The Greater New Haven Chapter of JDRF held its 16th Annual Golf Open "Tee Up To Cure Diabetes" on June 14 at the Course at Yale in New Haven.
Despite the overcast skies, 136 golfers took to the course in an effort to raise money for Type 1 Diabetes research, according to a statement.
The golf tournament proceeds are donated to research that aims to find a cure for the 3 million people affected by this disease, including children, adolescents, and adults; this year, the tournament raised about $40,000, the statement said.
Though the day began with a light drizzle, the rain held off until the conclusion of the event. In fact, the sun even appeared towards the end of the day, the statement said. The event began at 8 a.m. with a continental breakfast, followed by a 9 a.m. shotgun start, the statement said.
The day finished with a luncheon and awards ceremony, at which JDRF announced the winners of the scramble tournament: foursome Jeff Zgorski, John Curran, Marc Zgorski, and Reggie Linda. The Zgorski brothers really proved to be the pros of the day, also winning two of the four "closest to the pin" contests. In addition to the announcement of the winners, the luncheon included a raffle and silent auction. The festivities lasted until about 4 p.m., the statement said.

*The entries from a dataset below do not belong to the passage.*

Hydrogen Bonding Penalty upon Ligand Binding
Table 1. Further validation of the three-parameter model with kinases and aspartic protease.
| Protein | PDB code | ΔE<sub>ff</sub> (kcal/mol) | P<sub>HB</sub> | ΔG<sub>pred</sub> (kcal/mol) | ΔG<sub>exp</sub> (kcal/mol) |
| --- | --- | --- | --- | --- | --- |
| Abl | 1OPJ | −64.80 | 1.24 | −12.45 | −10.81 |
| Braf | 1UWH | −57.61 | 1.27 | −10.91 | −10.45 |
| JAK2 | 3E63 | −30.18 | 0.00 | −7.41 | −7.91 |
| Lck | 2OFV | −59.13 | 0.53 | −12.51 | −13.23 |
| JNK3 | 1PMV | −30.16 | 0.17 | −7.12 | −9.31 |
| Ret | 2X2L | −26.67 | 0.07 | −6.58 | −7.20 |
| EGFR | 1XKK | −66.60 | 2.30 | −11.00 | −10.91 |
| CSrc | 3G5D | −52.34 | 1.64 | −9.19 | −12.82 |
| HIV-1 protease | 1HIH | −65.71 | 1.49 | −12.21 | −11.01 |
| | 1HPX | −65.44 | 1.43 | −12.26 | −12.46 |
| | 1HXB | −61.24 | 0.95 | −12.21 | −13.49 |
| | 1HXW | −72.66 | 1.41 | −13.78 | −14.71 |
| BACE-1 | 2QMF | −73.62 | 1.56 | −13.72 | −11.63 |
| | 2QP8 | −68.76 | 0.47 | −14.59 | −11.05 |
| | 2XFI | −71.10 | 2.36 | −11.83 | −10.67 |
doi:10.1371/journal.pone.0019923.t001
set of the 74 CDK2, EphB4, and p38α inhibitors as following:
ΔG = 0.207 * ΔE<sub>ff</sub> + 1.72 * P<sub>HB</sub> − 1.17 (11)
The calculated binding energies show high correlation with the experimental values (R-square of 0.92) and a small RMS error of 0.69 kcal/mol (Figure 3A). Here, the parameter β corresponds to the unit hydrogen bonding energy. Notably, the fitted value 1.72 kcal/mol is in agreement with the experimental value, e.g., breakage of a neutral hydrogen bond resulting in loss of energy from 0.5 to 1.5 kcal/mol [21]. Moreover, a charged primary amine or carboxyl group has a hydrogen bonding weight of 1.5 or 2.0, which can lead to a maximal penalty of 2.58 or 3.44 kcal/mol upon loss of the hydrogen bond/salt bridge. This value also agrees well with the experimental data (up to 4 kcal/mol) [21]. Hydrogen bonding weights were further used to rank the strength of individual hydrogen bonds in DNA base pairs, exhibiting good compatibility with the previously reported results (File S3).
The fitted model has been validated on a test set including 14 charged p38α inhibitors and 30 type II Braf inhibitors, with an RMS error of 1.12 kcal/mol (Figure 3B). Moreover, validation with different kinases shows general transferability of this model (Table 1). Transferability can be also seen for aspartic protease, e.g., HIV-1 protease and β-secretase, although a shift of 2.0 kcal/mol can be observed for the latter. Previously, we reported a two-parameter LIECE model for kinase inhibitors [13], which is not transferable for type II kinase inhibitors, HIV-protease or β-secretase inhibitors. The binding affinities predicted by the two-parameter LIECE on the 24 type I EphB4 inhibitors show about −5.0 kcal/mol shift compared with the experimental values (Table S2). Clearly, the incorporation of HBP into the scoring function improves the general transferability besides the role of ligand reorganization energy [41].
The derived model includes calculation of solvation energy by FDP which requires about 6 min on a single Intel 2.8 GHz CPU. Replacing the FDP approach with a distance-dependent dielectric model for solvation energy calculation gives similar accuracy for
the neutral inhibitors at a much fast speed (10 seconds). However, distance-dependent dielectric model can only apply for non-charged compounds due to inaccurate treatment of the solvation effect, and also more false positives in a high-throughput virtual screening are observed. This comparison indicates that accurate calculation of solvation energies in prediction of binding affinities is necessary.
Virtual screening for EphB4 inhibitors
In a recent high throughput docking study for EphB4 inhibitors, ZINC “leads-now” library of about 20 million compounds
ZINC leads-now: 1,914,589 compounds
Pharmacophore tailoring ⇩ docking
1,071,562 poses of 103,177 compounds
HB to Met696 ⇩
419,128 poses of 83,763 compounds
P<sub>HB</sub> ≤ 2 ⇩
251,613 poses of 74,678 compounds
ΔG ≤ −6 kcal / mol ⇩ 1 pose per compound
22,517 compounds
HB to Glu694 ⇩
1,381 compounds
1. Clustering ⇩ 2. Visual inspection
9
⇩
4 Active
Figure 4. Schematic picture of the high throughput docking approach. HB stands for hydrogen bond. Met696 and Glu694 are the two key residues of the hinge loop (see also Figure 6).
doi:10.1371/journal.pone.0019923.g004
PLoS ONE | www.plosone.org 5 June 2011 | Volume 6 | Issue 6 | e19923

The success of the event is owed largely to Jason Driscoll, of the Board of Directors and chairman of the Golf Committee, who has been serving at the Golf Open for 5 years, the statement said. "He is dedicated to helping JDRF raise money for a cure in honor of his daughter, Lauren, who was diagnosed with Type-1 diabetes seven years ago," the statement said.
Reflecting on the golf tournament, Driscoll said, also in the statement: "This being my second year as golf chairman, I must say that people never cease to amaze me. In these tough economic times, for a second year we were sold out. People love to come to The Course at Yale and play golf for a fantastic cause. We had more sponsors this year than ever before…The Yale staff, our golf committee and our volunteers played a huge part in helping to make sure that everyone had what they needed during the day."
The money raised at this event helps continue the work of JDRF that began back in 1970, when the organization was founded by the parents of children with Type 1 diabetes—a disease that strikes suddenly, makes its sufferers insulin dependent for life, and carries the constant threat of devastating complications. "Since inception, JDRF has provided more than $1 billion to diabetes research worldwide. JDRF's mission is constant: to find a cure for diabetes and its complications through the support of research," the statement said.
Editor's note: All information in this post was contributed.